YoungLives Danbury provides that connection (as well as food, and diapers). There are about 25 young moms who meet several times a month for meals, crafts, bible study and outings like apple picking and mini-golf. The get-togethers are not only times when the women can swap war stories with comrades, but put their guard down as YoungLives volunteers provide some free babysitting.
"We feel like we're young again," Rosario said. "We feel like we have no responsibilities."
Rosario has plenty of those outside that bubble, but she's managing. She qualified for Section 8 housing in Danbury and was able to move out of her parents' place (which she shared with them and her seven siblings). She now works full-time at a nursing home in Ridgefield as a nursing assistant and physical therapist assistant. Mia will start preschool in September.
As she is called upon to mentor other young moms, Rosario recognizes she has been blessed, not only with Mia, but the support she has received from her family, and "the system." Now she makes a point of paying it back by keeping an open door at her home.
"I always tell the girls, if they need someplace to stay, they are welcome to come to my house for a couple of days with their kid," she told Patch. "I have been very lucky... I can't imagine what they must go through when their parents don't support them."

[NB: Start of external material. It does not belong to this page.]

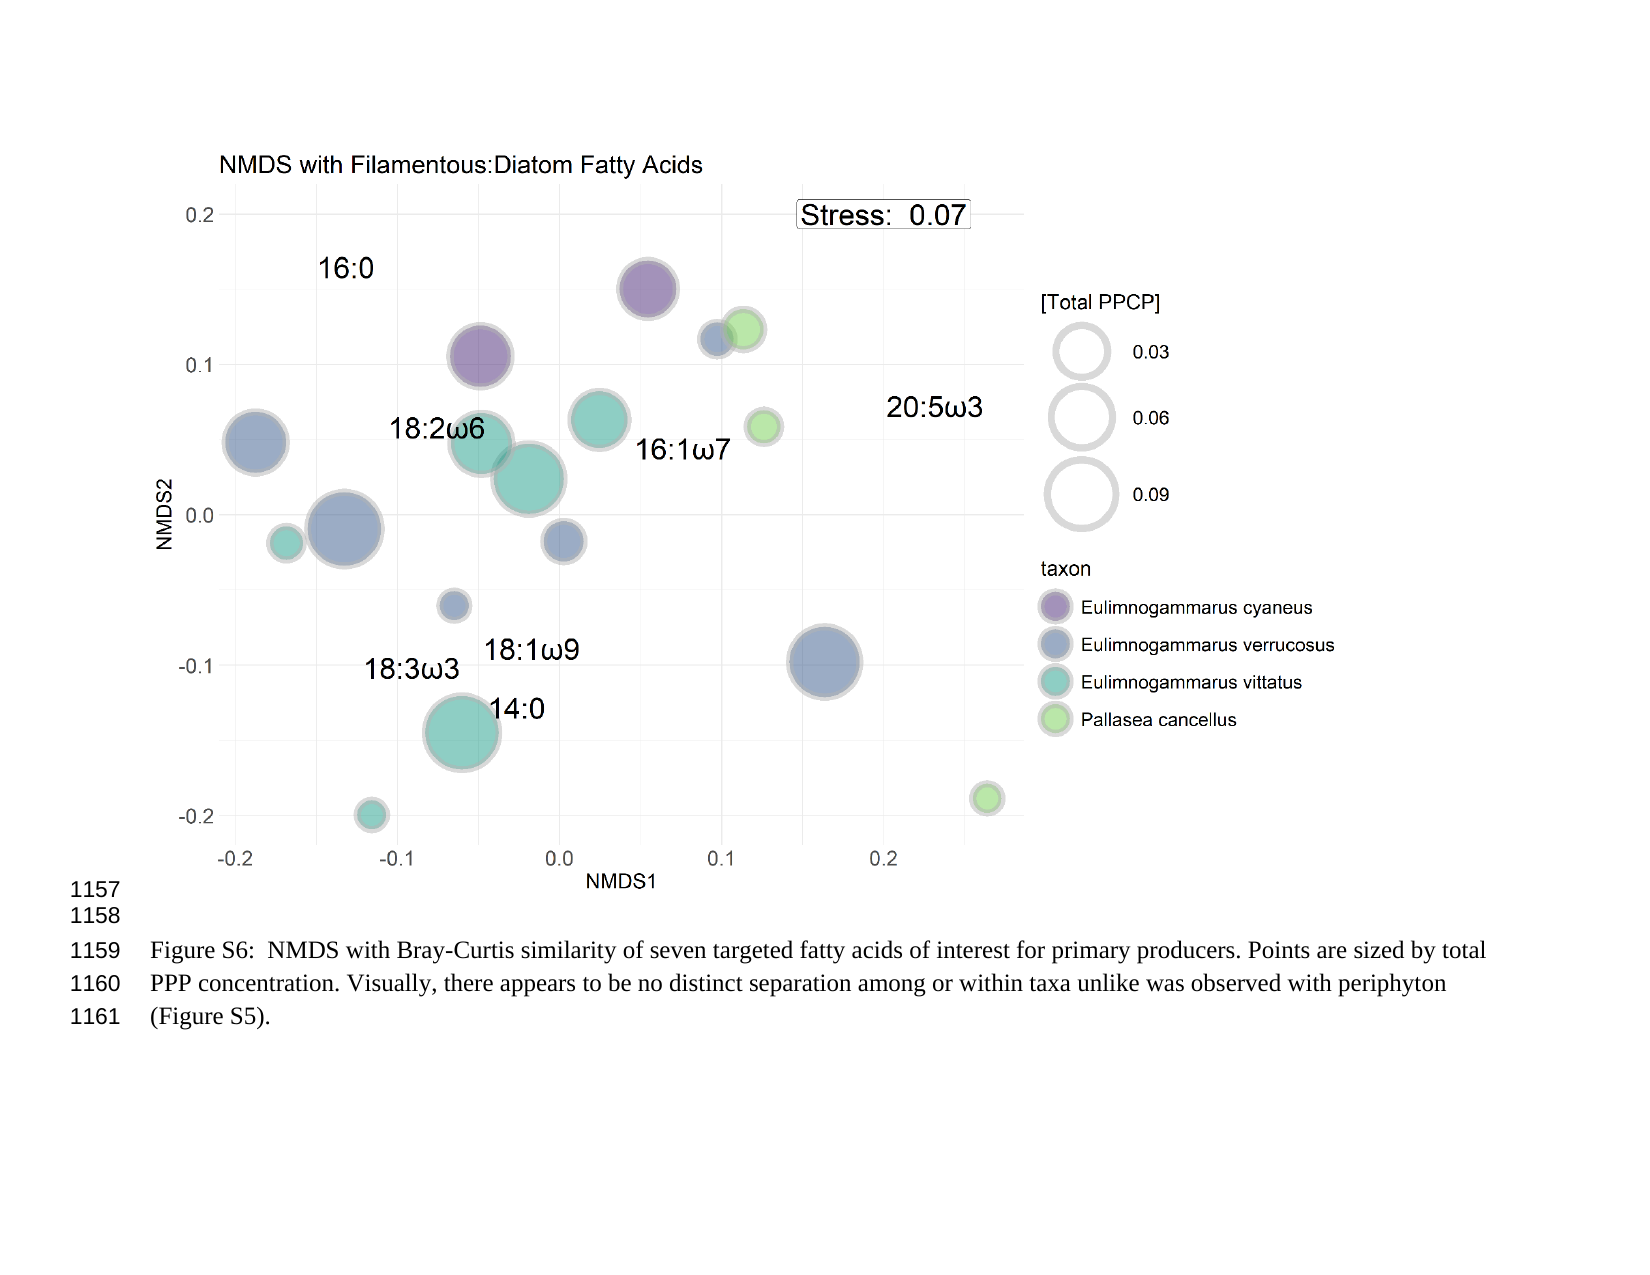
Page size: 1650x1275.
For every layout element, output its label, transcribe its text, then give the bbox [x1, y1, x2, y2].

YoungLives Danbury may be doing yeoman's work, but the brighter news is that their efforts are becoming less necessary every year, according to statistics from the Department of Health and Human Services. In Connecticut, there were 8.8 births per 1,000 girls ages 15-19, in 2017, the most recent year for which HHS has published data. But overall, the teen pregnancy rate has declined by 63 percent in less than 25 years. Brighter news still: The rate of abortions among adolescents is the lowest since the procedure was legalized in 1973 and is 76 percent lower than its peak in 1988, according to HHS. (That said, YoungLives is still in need of money for those diapers, and is running a series of "Biking for Teen Moms" fundraisers throughout the summer.)
Although Mia has proven a happy and vital diversion on her life's arc, Rosario still has not lost sight of her first dream. She plans one day to become a nurse for the correctional system, and provide care for the incarcerated.